Reading passage: Begin

What Stays Local in LocalForge
Private local generation on your PC after setup. This guide defines that claim narrowly and explains how to verify it.
Local generation in plain language
LocalForge runs the generation workload on your computer after the required engine and model are installed. In that workflow, the prompt, selected local model, generation settings, and output are processed by local hardware rather than sent to a hosted image-generation service.
That statement has a defined scope. It does not mean every file on the computer is automatically private, every linked website works offline, or the operating system has no network activity.
Prompts and settings
Prompts, negative prompts, seeds, dimensions, sampler choices, and other generation settings are inputs to the local generation job. Protect project files and saved presets with the same care as other creative documents, especially on shared computers.
Source images
Image-to-image, inpainting, and reference workflows use files you select. Keeping generation local avoids the cloud-generator upload step, but the original file may still exist in synced folders, backups, recent-file lists, or project exports. Check those storage locations when the source material is sensitive.
Models and supporting assets
Installed checkpoints, LoRAs, VAEs, embeddings, and related assets remain files on your storage. Their source, license, and integrity are separate concerns from privacy. A local file can still have restrictive licensing or come from an untrusted source.
Generated outputs
Outputs are written to local storage according to the application and project configuration. Local storage is not automatically secure storage. Review:
- The output folder and its permissions.
- Cloud-sync software watching that folder.
- Automated photo-library imports.
- Backup destinations and retention.
- Shared user accounts and removable drives.
- Metadata retained in exported images.

Reading passage: End
Given records: Begin

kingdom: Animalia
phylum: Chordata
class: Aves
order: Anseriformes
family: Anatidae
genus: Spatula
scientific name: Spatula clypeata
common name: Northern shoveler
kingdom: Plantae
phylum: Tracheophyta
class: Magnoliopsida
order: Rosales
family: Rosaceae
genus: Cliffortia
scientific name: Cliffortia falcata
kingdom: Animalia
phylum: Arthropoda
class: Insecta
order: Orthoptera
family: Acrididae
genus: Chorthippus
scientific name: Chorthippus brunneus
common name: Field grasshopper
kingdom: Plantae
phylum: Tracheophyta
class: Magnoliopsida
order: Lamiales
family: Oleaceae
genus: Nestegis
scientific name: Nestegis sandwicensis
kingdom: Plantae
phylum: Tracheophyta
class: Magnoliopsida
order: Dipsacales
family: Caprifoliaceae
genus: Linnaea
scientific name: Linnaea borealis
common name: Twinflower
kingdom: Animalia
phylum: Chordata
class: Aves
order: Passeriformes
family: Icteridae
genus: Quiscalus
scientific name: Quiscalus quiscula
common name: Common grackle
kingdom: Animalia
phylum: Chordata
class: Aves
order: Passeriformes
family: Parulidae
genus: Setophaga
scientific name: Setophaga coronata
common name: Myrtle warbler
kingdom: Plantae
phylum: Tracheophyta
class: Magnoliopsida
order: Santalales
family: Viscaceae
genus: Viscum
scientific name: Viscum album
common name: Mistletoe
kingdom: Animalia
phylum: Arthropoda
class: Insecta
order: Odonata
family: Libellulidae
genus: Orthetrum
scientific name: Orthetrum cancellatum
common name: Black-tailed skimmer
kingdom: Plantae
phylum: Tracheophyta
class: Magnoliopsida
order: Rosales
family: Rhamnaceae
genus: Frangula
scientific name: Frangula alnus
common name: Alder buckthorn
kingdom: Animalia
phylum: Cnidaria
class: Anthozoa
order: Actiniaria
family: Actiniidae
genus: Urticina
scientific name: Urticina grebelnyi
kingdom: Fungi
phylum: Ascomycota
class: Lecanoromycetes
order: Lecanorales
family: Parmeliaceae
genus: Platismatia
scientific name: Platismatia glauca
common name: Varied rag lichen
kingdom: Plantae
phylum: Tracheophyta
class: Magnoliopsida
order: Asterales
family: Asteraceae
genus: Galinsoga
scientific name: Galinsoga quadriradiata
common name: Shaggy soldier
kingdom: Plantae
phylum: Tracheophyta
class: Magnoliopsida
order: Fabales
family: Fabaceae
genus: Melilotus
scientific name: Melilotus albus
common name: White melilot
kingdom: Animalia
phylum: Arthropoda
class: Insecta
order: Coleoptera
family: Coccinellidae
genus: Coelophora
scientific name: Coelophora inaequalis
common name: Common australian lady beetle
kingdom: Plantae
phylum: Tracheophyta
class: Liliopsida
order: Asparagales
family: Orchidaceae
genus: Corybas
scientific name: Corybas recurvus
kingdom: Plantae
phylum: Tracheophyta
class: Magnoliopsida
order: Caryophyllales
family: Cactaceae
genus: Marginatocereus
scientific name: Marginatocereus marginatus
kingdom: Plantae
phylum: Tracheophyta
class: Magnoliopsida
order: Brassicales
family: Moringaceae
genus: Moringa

Given records: End

> **Task instructions**
• A. Print the stretch of the LocalForge guide from "- Cloud-sync software" through "in exported images.".
• B. In the LocalForge guide, which three aspects of installed models and supporting assets are called separate concerns from privacy?

> **Responses in order**
• A.
- Cloud-sync software watching that folder.
- Automated photo-library imports.
- Backup destinations and retention.
- Shared user accounts and removable drives.
- Metadata retained in exported images.

• B. Their source, license, and integrity.